The strengths of our study relate to the high-quality data sources used—including the prospectively collected multi-year data on quality-of-life and detailed resource utilisation and the methodological approach of emulating a hypothetical randomised trial. We have previously shown that using the target trial method can provide plausible, causal estimates in observational studies.14 This approach offers a viable alternative to RCTs, especially in settings where RCTs are not ethical, feasible or available, such as in the case of our research question.
However, our study is not without limitations. First, while a set of time-updated cardiovascular event indicators was included in the calculation of the IPW, there may still be unmeasured factors we could not adjust for, influencing the rationale for switching patients from VKA to DOAC in clinical practice and outcomes. Such factors might, for example, be the emergence or worsening of conditions unrelated to AF, triggering a need or wish to simplify patient management. Further research on this is needed. Second, we treated all DOAC drugs as a class, not distinguishing the different drugs and their respective effects on clinical outcomes.38 39 This reflects routine clinical practice, where all DOACs are available, and a broad spectrum of AF patients are treated differently. The pooling was a necessity to achieve the best possible statistical power. Third, while our study had reasonable precision in identifying effects on survival and quality of life, there was substantial uncertainty in the incremental cost estimates due to the limited number of patients with available claims data and the large variability of healthcare costs. Within wide CIs, these estimates showed a substantial cost disadvantage of the switching strategy. The higher medication costs of DOACs only explained this to a minor part, as reflected in the trajectories of median costs (online supplemental figure S11). We could not identify a systematic or specific (eg, a small number of outlying observations) reason for this observation. Patients who switched from VKA to DOAC did not experience more severe or frequent clinical events. With chance as a possible explanation, our estimates of incremental costs should be interpreted cautiously. Fourth, one disadvantage our empirical, within-cohort study approach shares with classical within-trial analyses is the restriction of the time horizon to the study observation period in the first instance. Extension to more desirable, longer time horizons required assumptions and extrapolation steps. Fifth, any generalisation of our real-world economic findings to individual DOAC drugs or populations with other demographic characteristics and socioeconomic status should be considered cautiously. Further research is warranted to explore different implementations of the target trial approach in economic evaluations.
In conclusion, we applied a target trial approach to analysing prospective observational cohort data of real-world AF patients. For patients on prior VKA treatment, we could not demonstrate switching to DOAC to be cost-effective in our setting.

> [Supplied records]
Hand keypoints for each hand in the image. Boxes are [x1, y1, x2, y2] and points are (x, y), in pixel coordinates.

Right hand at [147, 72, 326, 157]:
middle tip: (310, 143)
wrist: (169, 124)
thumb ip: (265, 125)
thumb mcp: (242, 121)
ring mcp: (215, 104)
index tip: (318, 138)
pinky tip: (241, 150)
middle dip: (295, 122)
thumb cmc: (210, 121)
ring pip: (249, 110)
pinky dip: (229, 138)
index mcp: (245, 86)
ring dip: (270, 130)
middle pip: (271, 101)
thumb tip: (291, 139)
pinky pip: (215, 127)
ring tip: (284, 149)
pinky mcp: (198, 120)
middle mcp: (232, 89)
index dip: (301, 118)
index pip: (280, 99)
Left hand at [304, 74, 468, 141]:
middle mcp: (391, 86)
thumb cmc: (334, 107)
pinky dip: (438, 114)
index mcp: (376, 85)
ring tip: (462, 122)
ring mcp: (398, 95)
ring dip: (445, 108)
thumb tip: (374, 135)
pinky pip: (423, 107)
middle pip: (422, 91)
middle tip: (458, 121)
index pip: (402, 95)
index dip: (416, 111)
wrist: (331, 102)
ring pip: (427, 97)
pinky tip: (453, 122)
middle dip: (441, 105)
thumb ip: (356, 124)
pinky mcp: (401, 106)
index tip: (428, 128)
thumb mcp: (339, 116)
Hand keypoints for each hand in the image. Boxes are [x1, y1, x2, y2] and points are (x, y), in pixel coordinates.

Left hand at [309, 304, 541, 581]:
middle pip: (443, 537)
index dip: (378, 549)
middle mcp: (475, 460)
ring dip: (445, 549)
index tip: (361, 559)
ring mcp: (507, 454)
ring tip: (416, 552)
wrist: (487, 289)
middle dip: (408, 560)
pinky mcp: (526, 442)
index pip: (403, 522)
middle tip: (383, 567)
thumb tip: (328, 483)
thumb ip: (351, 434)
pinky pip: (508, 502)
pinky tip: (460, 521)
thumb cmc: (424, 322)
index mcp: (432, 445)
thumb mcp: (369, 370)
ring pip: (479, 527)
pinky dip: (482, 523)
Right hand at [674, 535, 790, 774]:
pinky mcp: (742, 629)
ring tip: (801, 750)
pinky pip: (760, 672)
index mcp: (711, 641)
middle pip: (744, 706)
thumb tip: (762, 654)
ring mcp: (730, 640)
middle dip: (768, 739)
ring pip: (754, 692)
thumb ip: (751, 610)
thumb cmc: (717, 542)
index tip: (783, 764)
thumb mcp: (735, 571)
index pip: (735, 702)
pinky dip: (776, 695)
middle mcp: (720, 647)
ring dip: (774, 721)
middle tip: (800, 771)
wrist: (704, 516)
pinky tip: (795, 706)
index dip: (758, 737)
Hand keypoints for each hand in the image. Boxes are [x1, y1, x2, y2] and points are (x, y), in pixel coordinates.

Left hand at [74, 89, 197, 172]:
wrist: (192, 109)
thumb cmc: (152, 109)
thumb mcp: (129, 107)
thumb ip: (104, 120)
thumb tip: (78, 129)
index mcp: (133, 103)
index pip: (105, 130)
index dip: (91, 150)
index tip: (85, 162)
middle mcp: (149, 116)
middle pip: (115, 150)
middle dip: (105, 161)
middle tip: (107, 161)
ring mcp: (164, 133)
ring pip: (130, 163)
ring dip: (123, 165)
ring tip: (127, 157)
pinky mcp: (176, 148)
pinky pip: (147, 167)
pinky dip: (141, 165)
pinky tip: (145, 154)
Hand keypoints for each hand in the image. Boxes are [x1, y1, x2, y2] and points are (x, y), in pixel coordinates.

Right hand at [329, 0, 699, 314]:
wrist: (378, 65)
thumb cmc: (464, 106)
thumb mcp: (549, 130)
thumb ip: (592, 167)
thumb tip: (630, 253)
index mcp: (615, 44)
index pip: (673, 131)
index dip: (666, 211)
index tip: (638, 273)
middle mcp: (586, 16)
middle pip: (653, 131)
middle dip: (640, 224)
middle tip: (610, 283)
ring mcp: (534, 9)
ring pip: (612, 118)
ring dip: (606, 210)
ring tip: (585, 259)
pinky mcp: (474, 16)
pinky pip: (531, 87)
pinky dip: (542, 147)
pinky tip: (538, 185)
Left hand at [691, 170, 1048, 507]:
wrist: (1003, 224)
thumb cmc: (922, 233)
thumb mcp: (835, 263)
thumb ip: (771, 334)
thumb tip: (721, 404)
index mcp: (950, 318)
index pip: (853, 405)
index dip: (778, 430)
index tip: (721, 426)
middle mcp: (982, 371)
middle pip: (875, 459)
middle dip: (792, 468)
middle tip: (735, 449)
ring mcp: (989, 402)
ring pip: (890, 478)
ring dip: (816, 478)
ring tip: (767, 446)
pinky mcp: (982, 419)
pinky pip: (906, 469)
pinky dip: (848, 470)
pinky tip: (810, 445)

> [Study questions]
A) For the passage on the study's strengths and limitations, decide whether each statement agrees with it. Answer yes or no for each, and quote the deciding words.
(i) The study distinguished among the individual DOAC drugs.
(ii) Patients who switched from VKA to DOAC had more severe or frequent clinical events.
(iii) The higher medication costs of DOACs accounted for only a minor part of the cost disadvantage.
B) Reproduce word for word the stretch of the passage on the study's strengths and limitations from "In conclusion, we" through "in our setting.".
The lines above come from a source separate from the text.

> [Solutions by task]
A)
(i) No: "we treated all DOAC drugs as a class, not distinguishing the different drugs and their respective effects on clinical outcomes."
(ii) No: "Patients who switched from VKA to DOAC did not experience more severe or frequent clinical events."
(iii) Yes: "The higher medication costs of DOACs only explained this to a minor part"

B)
In conclusion, we applied a target trial approach to analysing prospective observational cohort data of real-world AF patients. For patients on prior VKA treatment, we could not demonstrate switching to DOAC to be cost-effective in our setting.